HAVANA TIMES – I bring bad news: the international community, supposedly capable of reacting to crises and threats, does not exist. What does exist are the governments of each country and some supranational organizations such as the United Nations (and its dependencies), the Organization of American States, the European Union, the Red Cross and others that would make this a long list.
The complaints of the population surface in social networks which strongly question the presence of Cuban health personnel in other countries, the shortage of the most basic medicines, the delay in knowing the result of a PCR test, the shortages of food and cleaning products, the terrible conditions in the places of internment, the arbitrariness of the police. Sometimes protests take to the streets.
When calls are heard for that international community to put into practice an intervention, a ’corridor’, a humanitarian “I don’t know what” to address the multifaceted crisis being suffered in Cuba, it is worth remembering that this would be the institutions that have the resources and the authority to make them available to those in need and have rules for doing so.
Among these rules (some written, others obvious) the most notorious are that the request comes from a legally recognized government or that in a given territory the degree of ungovernability is such that it prevents the protection of human beings. There are painful examples of places where such help never showed up or arrived too late (for example Rwanda and the dismembered Yugoslavia).

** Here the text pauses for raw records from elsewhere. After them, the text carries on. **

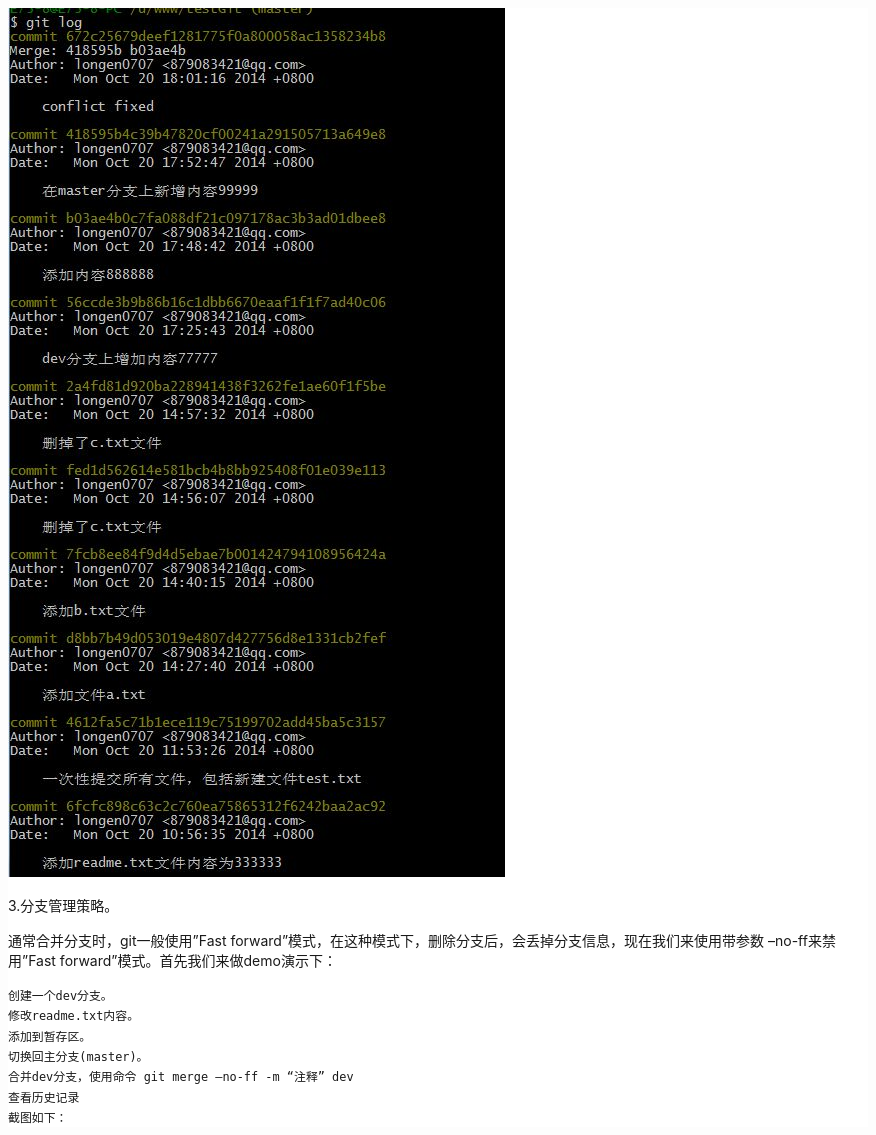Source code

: ![](v2-076cd2c7aa77fa3af48c141c2110de59_b.jpg)

3.分支管理策略。

通常合并分支时，git一般使用”Fast forward”模式，在这种模式下，删除分支后，会丢掉分支信息，现在我们来使用带参数 –no-ff来禁用”Fast forward”模式。首先我们来做demo演示下：

```
创建一个dev分支。
修改readme.txt内容。
添加到暂存区。
切换回主分支(master)。
合并dev分支，使用命令 git merge –no-ff -m “注释” dev
查看历史记录
截图如下：
```

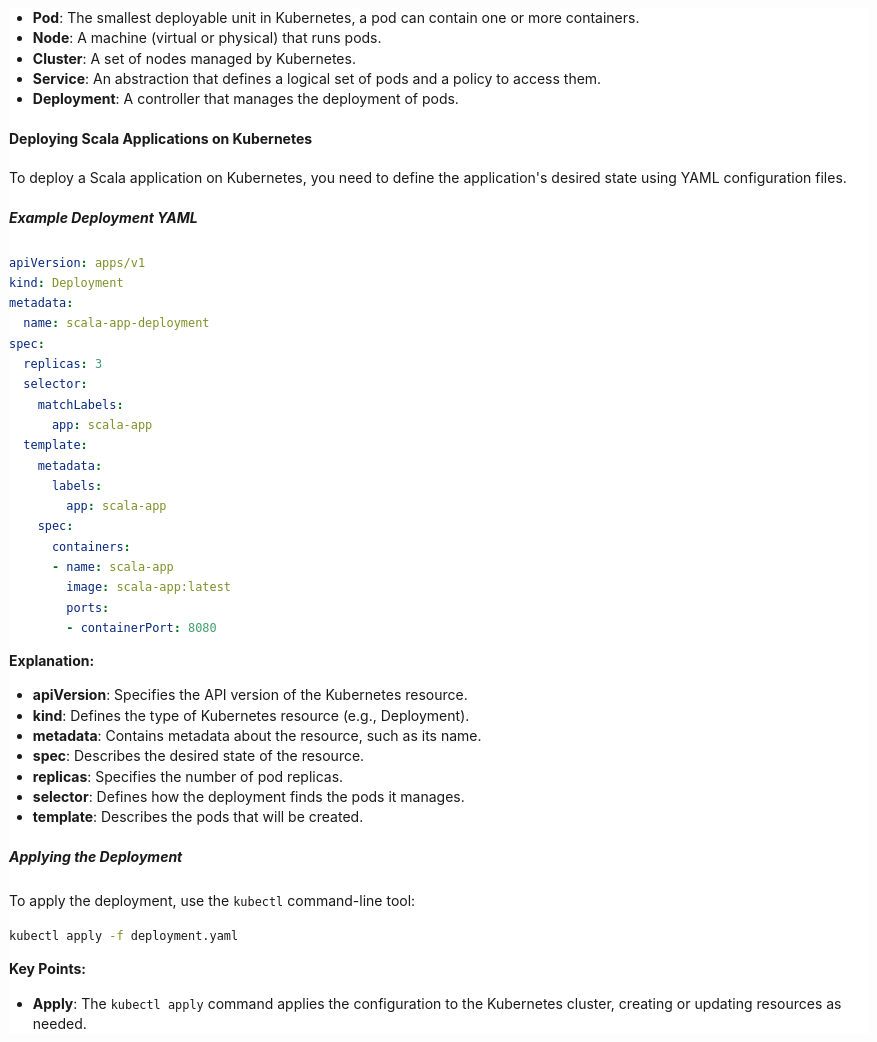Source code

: - **Pod**: The smallest deployable unit in Kubernetes, a pod can contain one or more containers.
- **Node**: A machine (virtual or physical) that runs pods.
- **Cluster**: A set of nodes managed by Kubernetes.
- **Service**: An abstraction that defines a logical set of pods and a policy to access them.
- **Deployment**: A controller that manages the deployment of pods.

#### Deploying Scala Applications on Kubernetes

To deploy a Scala application on Kubernetes, you need to define the application's desired state using YAML configuration files.

##### Example Deployment YAML

```yaml
apiVersion: apps/v1
kind: Deployment
metadata:
  name: scala-app-deployment
spec:
  replicas: 3
  selector:
    matchLabels:
      app: scala-app
  template:
    metadata:
      labels:
        app: scala-app
    spec:
      containers:
      - name: scala-app
        image: scala-app:latest
        ports:
        - containerPort: 8080
```

**Explanation:**

- **apiVersion**: Specifies the API version of the Kubernetes resource.
- **kind**: Defines the type of Kubernetes resource (e.g., Deployment).
- **metadata**: Contains metadata about the resource, such as its name.
- **spec**: Describes the desired state of the resource.
- **replicas**: Specifies the number of pod replicas.
- **selector**: Defines how the deployment finds the pods it manages.
- **template**: Describes the pods that will be created.

##### Applying the Deployment

To apply the deployment, use the `kubectl` command-line tool:

```bash
kubectl apply -f deployment.yaml
```

**Key Points:**

- **Apply**: The `kubectl apply` command applies the configuration to the Kubernetes cluster, creating or updating resources as needed.
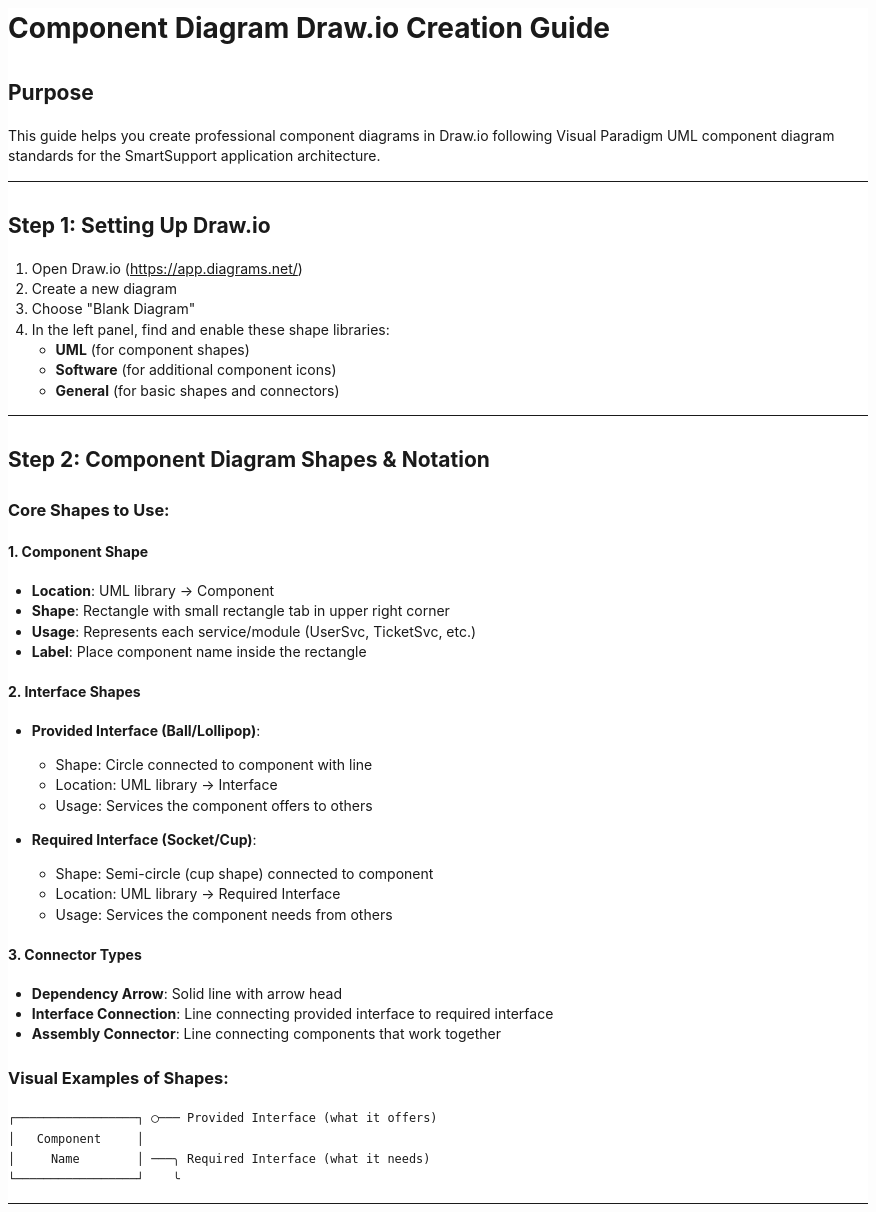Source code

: # Component Diagram Draw.io Creation Guide

## Purpose
This guide helps you create professional component diagrams in Draw.io following Visual Paradigm UML component diagram standards for the SmartSupport application architecture.

---

## Step 1: Setting Up Draw.io

1. Open Draw.io (https://app.diagrams.net/)
2. Create a new diagram
3. Choose "Blank Diagram"
4. In the left panel, find and enable these shape libraries:
   - **UML** (for component shapes)
   - **Software** (for additional component icons)
   - **General** (for basic shapes and connectors)

---

## Step 2: Component Diagram Shapes & Notation

### Core Shapes to Use:

#### 1. Component Shape
- **Location**: UML library → Component
- **Shape**: Rectangle with small rectangle tab in upper right corner
- **Usage**: Represents each service/module (UserSvc, TicketSvc, etc.)
- **Label**: Place component name inside the rectangle

#### 2. Interface Shapes
- **Provided Interface (Ball/Lollipop)**: 
  - Shape: Circle connected to component with line
  - Location: UML library → Interface
  - Usage: Services the component offers to others

- **Required Interface (Socket/Cup)**: 
  - Shape: Semi-circle (cup shape) connected to component
  - Location: UML library → Required Interface
  - Usage: Services the component needs from others

#### 3. Connector Types
- **Dependency Arrow**: Solid line with arrow head
- **Interface Connection**: Line connecting provided interface to required interface
- **Assembly Connector**: Line connecting components that work together

### Visual Examples of Shapes:

```
┌─────────────────┐ ◯─── Provided Interface (what it offers)
│   Component     │
│     Name        │ ───╮ Required Interface (what it needs)  
└─────────────────┘    ╰
```

---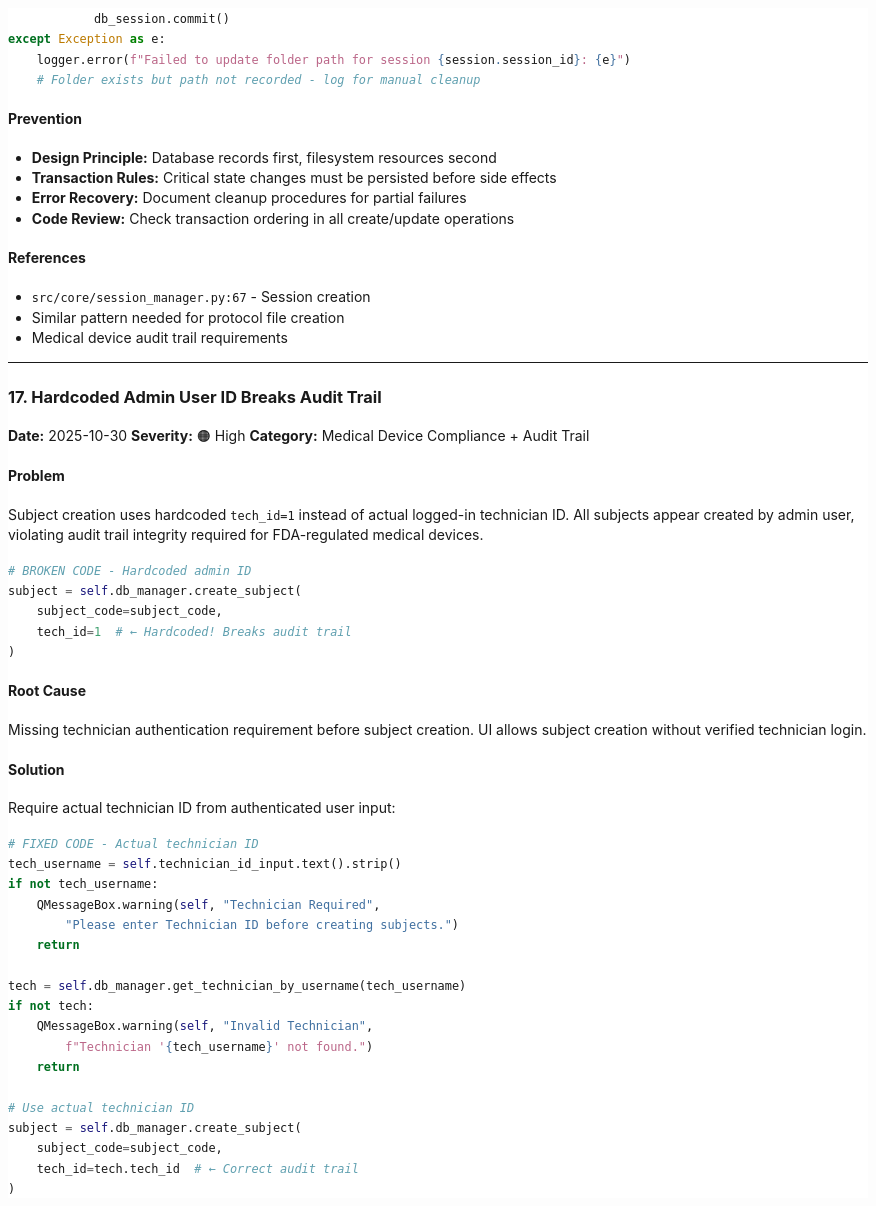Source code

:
 ```python
            db_session.commit()
except Exception as e:
    logger.error(f"Failed to update folder path for session {session.session_id}: {e}")
    # Folder exists but path not recorded - log for manual cleanup
```

#### Prevention
- **Design Principle:** Database records first, filesystem resources second
- **Transaction Rules:** Critical state changes must be persisted before side effects
- **Error Recovery:** Document cleanup procedures for partial failures
- **Code Review:** Check transaction ordering in all create/update operations

#### References
- `src/core/session_manager.py:67` - Session creation
- Similar pattern needed for protocol file creation
- Medical device audit trail requirements

---

### 17. Hardcoded Admin User ID Breaks Audit Trail

**Date:** 2025-10-30
**Severity:** 🟠 High
**Category:** Medical Device Compliance + Audit Trail

#### Problem
Subject creation uses hardcoded `tech_id=1` instead of actual logged-in technician ID. All subjects appear created by admin user, violating audit trail integrity required for FDA-regulated medical devices.

```python
# BROKEN CODE - Hardcoded admin ID
subject = self.db_manager.create_subject(
    subject_code=subject_code,
    tech_id=1  # ← Hardcoded! Breaks audit trail
)
```

#### Root Cause
Missing technician authentication requirement before subject creation. UI allows subject creation without verified technician login.

#### Solution
Require actual technician ID from authenticated user input:

```python
# FIXED CODE - Actual technician ID
tech_username = self.technician_id_input.text().strip()
if not tech_username:
    QMessageBox.warning(self, "Technician Required",
        "Please enter Technician ID before creating subjects.")
    return

tech = self.db_manager.get_technician_by_username(tech_username)
if not tech:
    QMessageBox.warning(self, "Invalid Technician",
        f"Technician '{tech_username}' not found.")
    return

# Use actual technician ID
subject = self.db_manager.create_subject(
    subject_code=subject_code,
    tech_id=tech.tech_id  # ← Correct audit trail
)
```
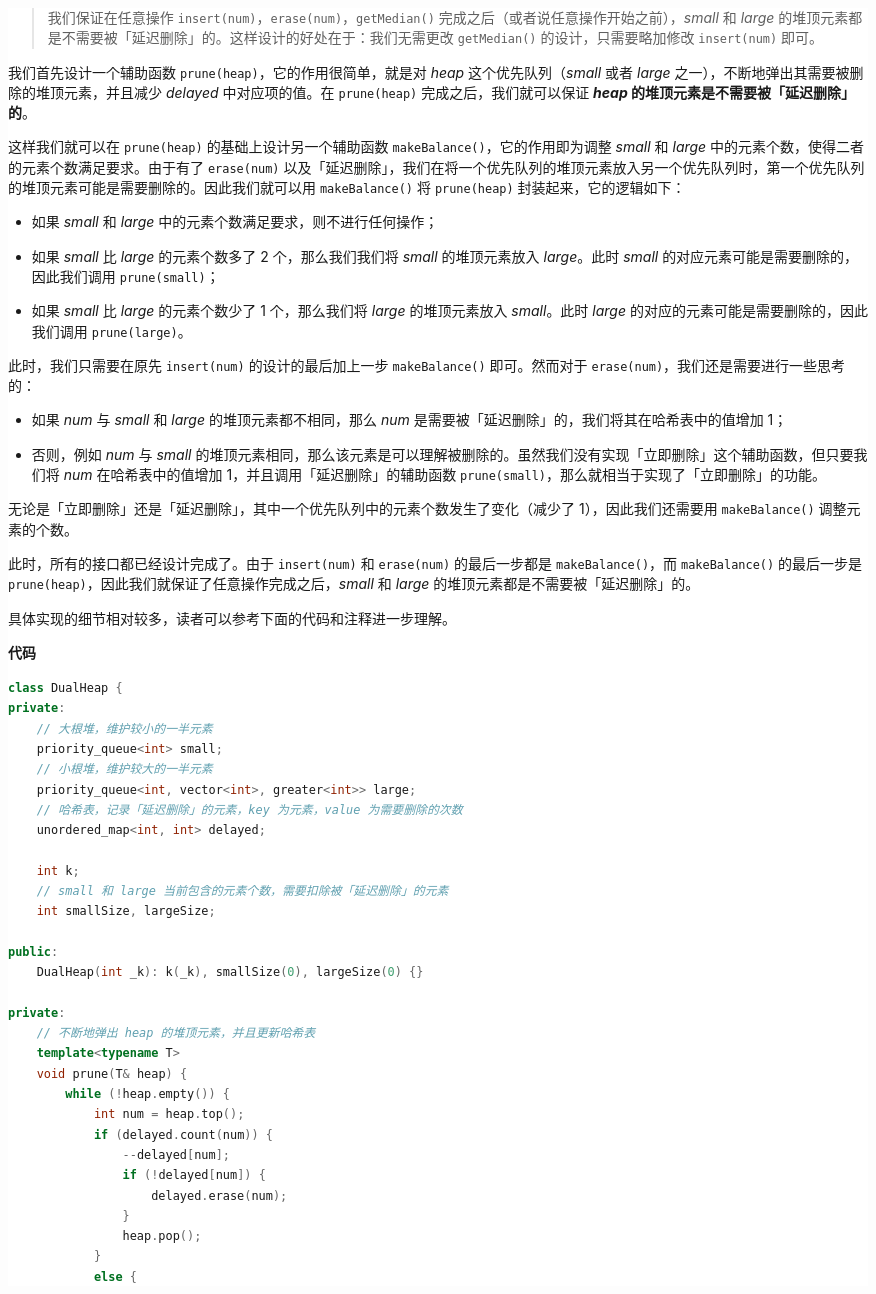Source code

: > 我们保证在任意操作 $\texttt{insert(num)}$，$\texttt{erase(num)}$，$\texttt{getMedian()}$ 完成之后（或者说任意操作开始之前），$\textit{small}$ 和 $\textit{large}$ 的堆顶元素都是不需要被「延迟删除」的。这样设计的好处在于：我们无需更改 $\texttt{getMedian()}$ 的设计，只需要略加修改 $\texttt{insert(num)}$ 即可。

我们首先设计一个辅助函数 $\texttt{prune(heap)}$，它的作用很简单，就是对 $\textit{heap}$ 这个优先队列（$\textit{small}$ 或者 $\textit{large}$ 之一），不断地弹出其需要被删除的堆顶元素，并且减少 $\textit{delayed}$ 中对应项的值。在 $\texttt{prune(heap)}$ 完成之后，我们就可以保证 **$\textit{heap}$ 的堆顶元素是不需要被「延迟删除」的**。

这样我们就可以在 $\texttt{prune(heap)}$ 的基础上设计另一个辅助函数 $\texttt{makeBalance()}$，它的作用即为调整 $\textit{small}$ 和 $\textit{large}$ 中的元素个数，使得二者的元素个数满足要求。由于有了 $\texttt{erase(num)}$ 以及「延迟删除」，我们在将一个优先队列的堆顶元素放入另一个优先队列时，第一个优先队列的堆顶元素可能是需要删除的。因此我们就可以用 $\texttt{makeBalance()}$ 将 $\texttt{prune(heap)}$ 封装起来，它的逻辑如下：

- 如果 $\textit{small}$ 和 $\textit{large}$ 中的元素个数满足要求，则不进行任何操作；

- 如果 $\textit{small}$ 比 $\textit{large}$ 的元素个数多了 $2$ 个，那么我们我们将 $\textit{small}$ 的堆顶元素放入 $\textit{large}$。此时 $\textit{small}$ 的对应元素可能是需要删除的，因此我们调用 $\texttt{prune(small)}$；

- 如果 $\textit{small}$ 比 $\textit{large}$ 的元素个数少了 $1$ 个，那么我们将 $\textit{large}$ 的堆顶元素放入 $\textit{small}$。此时 $\textit{large}$ 的对应的元素可能是需要删除的，因此我们调用 $\texttt{prune(large)}$。

此时，我们只需要在原先 $\texttt{insert(num)}$ 的设计的最后加上一步 $\texttt{makeBalance()}$ 即可。然而对于 $\texttt{erase(num)}$，我们还是需要进行一些思考的：

- 如果 $\textit{num}$ 与 $\textit{small}$ 和 $\textit{large}$ 的堆顶元素都不相同，那么 $\textit{num}$ 是需要被「延迟删除」的，我们将其在哈希表中的值增加 $1$；

- 否则，例如 $\textit{num}$ 与 $\textit{small}$ 的堆顶元素相同，那么该元素是可以理解被删除的。虽然我们没有实现「立即删除」这个辅助函数，但只要我们将 $\textit{num}$ 在哈希表中的值增加 $1$，并且调用「延迟删除」的辅助函数 $\texttt{prune(small)}$，那么就相当于实现了「立即删除」的功能。

无论是「立即删除」还是「延迟删除」，其中一个优先队列中的元素个数发生了变化（减少了 $1$），因此我们还需要用 $\texttt{makeBalance()}$ 调整元素的个数。

此时，所有的接口都已经设计完成了。由于 $\texttt{insert(num)}$ 和 $\texttt{erase(num)}$ 的最后一步都是 $\texttt{makeBalance()}$，而 $\texttt{makeBalance()}$ 的最后一步是 $\texttt{prune(heap)}$，因此我们就保证了任意操作完成之后，$\textit{small}$ 和 $\textit{large}$ 的堆顶元素都是不需要被「延迟删除」的。

具体实现的细节相对较多，读者可以参考下面的代码和注释进一步理解。

**代码**

```C++ [sol1-C++]
class DualHeap {
private:
    // 大根堆，维护较小的一半元素
    priority_queue<int> small;
    // 小根堆，维护较大的一半元素
    priority_queue<int, vector<int>, greater<int>> large;
    // 哈希表，记录「延迟删除」的元素，key 为元素，value 为需要删除的次数
    unordered_map<int, int> delayed;

    int k;
    // small 和 large 当前包含的元素个数，需要扣除被「延迟删除」的元素
    int smallSize, largeSize;

public:
    DualHeap(int _k): k(_k), smallSize(0), largeSize(0) {}

private:
    // 不断地弹出 heap 的堆顶元素，并且更新哈希表
    template<typename T>
    void prune(T& heap) {
        while (!heap.empty()) {
            int num = heap.top();
            if (delayed.count(num)) {
                --delayed[num];
                if (!delayed[num]) {
                    delayed.erase(num);
                }
                heap.pop();
            }
            else {
```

If something is not questioned, it is that the people who occupy government positions in Cuba have control over one hundred percent of the territory and its inhabitants. As long as that condition is maintained, any participation of governments or supranational entities will be conditioned (in order not to violate international law) on the fact that those in command in the country formally request the humanitarian assistance, after an official declaration of a state of emergency.
The recent directive increasing the number of quarantine days for Cuban citizens traveling to the island to 14, and reducing their luggage to a single suitcase, illustrates the little sympathy that the bosses have for people’s individual initiatives to help their loved ones.
It may seem to them that allowing a free flow from that direction would create undesirable social differences. The morbidity and mortality caused by the pandemic must also pass through egalitarianism.
In countries considered normal there is a network of civil society where churches, fraternal or labor organizations have sufficient legal standing to, in parallel with their governments, mobilize solidarity. In this archipelago, customs authorities in air terminals and ports have instructions to block these initiatives if they are not “properly channeled” to official entities.
That leaves three paths: Pressure the Government to make the proper humanitarian decisions by declaring a state of emergency and formally requesting aid; to overthrow the government; or to believe in miracles.